Il 2016 non inizia benissimo per le donne, che dal punto di vista pensionistico si vedono costrette ad affrontare un “gradone” di 22 mesi: a tanto ammonta infatti l’aumento dell’età pensionabile per le dipendenti del settore privato, che passa da 63 anni e nove mesi a 65 anni e sette mesi. Sarebbe quindi importante che venisse prorogata, oltre a quanto fatto con la Legge di stabilità, Opzione donna, quanto meno per rendere possibile alle italiane di poter scegliere se andare in pensione anticipata seppur con una decurtazione dell’assegno non di poco conto (si calcola che mediamente si aggiri intorno al 25-30%).

In questo senso le prime dirette interessate sono le italiane nate nell’ultimo trimestre del 1958 (o del 1957 se lavoratrici autonome).
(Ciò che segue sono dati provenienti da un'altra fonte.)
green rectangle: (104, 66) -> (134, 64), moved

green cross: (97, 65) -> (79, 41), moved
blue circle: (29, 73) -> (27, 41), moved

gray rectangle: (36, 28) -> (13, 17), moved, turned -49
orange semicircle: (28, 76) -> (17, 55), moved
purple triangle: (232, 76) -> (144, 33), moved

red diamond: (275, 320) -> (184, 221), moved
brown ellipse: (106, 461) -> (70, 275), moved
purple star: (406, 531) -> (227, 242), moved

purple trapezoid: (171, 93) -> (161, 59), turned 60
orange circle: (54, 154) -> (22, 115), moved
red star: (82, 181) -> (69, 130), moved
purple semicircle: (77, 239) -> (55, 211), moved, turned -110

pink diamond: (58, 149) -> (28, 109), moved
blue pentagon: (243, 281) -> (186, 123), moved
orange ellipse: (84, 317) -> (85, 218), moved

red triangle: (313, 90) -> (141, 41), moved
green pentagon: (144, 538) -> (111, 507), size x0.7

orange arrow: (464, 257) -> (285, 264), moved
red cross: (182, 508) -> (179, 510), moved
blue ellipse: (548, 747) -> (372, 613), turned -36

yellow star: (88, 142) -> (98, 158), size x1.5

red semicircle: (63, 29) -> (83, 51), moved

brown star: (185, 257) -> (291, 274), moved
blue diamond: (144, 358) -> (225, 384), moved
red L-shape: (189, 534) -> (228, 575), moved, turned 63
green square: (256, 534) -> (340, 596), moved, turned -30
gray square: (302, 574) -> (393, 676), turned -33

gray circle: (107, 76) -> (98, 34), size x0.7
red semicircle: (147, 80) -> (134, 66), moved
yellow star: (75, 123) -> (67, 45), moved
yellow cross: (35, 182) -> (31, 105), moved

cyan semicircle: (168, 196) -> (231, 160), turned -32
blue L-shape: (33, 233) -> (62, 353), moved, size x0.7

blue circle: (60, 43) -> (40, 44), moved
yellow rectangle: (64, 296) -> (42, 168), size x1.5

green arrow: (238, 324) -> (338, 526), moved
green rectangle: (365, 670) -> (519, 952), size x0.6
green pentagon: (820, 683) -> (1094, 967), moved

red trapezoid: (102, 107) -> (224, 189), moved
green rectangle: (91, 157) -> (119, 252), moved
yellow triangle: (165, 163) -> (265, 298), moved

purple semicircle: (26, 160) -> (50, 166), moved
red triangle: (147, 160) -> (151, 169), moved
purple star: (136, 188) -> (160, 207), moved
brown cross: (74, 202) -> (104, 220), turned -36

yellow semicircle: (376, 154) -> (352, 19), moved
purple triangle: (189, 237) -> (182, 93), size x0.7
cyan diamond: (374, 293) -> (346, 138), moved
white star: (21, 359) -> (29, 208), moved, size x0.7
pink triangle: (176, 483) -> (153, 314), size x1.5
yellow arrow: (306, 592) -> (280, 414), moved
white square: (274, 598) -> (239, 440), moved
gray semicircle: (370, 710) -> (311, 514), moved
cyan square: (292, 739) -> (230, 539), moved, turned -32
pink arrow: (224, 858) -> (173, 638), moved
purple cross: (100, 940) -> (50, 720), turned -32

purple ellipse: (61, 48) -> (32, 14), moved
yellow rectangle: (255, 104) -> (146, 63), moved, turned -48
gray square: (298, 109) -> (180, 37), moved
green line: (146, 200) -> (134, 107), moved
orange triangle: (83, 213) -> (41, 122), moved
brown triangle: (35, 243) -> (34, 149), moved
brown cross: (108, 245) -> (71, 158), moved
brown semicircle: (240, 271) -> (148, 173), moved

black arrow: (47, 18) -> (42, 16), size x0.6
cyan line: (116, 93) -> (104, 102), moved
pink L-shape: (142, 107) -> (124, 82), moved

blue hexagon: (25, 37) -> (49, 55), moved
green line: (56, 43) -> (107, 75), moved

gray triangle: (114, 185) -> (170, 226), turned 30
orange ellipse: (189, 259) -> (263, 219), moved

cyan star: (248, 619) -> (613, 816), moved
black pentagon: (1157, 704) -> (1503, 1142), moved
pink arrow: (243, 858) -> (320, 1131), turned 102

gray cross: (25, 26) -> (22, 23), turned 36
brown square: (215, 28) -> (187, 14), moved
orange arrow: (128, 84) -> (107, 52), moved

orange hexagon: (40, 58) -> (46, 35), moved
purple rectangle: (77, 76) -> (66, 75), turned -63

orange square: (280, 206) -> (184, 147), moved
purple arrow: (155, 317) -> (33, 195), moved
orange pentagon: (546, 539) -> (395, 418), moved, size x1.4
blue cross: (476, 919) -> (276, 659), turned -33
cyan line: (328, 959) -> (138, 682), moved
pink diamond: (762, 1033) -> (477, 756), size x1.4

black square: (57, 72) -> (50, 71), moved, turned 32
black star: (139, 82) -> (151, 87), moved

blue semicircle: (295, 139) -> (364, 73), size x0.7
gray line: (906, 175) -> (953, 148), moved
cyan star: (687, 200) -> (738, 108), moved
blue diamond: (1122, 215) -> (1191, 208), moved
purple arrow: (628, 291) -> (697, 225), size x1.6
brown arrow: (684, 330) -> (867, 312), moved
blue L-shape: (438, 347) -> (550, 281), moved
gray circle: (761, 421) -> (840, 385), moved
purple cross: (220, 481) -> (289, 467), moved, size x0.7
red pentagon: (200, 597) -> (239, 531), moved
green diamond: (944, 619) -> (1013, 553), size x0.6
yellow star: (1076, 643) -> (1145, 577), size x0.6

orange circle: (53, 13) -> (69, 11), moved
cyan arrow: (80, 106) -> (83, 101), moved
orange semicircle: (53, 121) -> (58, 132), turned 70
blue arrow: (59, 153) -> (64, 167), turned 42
A differenze delle altre coetanee nate entro il terzo trimestre, infatti, ancora non possono accedere a Opzione donna. Devono sperare che il “contatore” predisposto dalla Legge di stabilità verifichi che ci siano dei risparmi dai fondi stanziati, così da poter essere a loro destinati. Non sarà quindi un anno facile e non a caso sul gruppo Facebook “Opzione donna - Ultimo trimestre 1957-1958” si può leggere un post che recita, tra le altre cose: “Il 2016 rappresenterà un anno molto importante per noi del 4T. Per il nostro gruppo, per ognuno di NOI dovrà essere un anno di unione, di speranza, di lotta per ottenere ciò che è un NOSTRO DIRITTO”.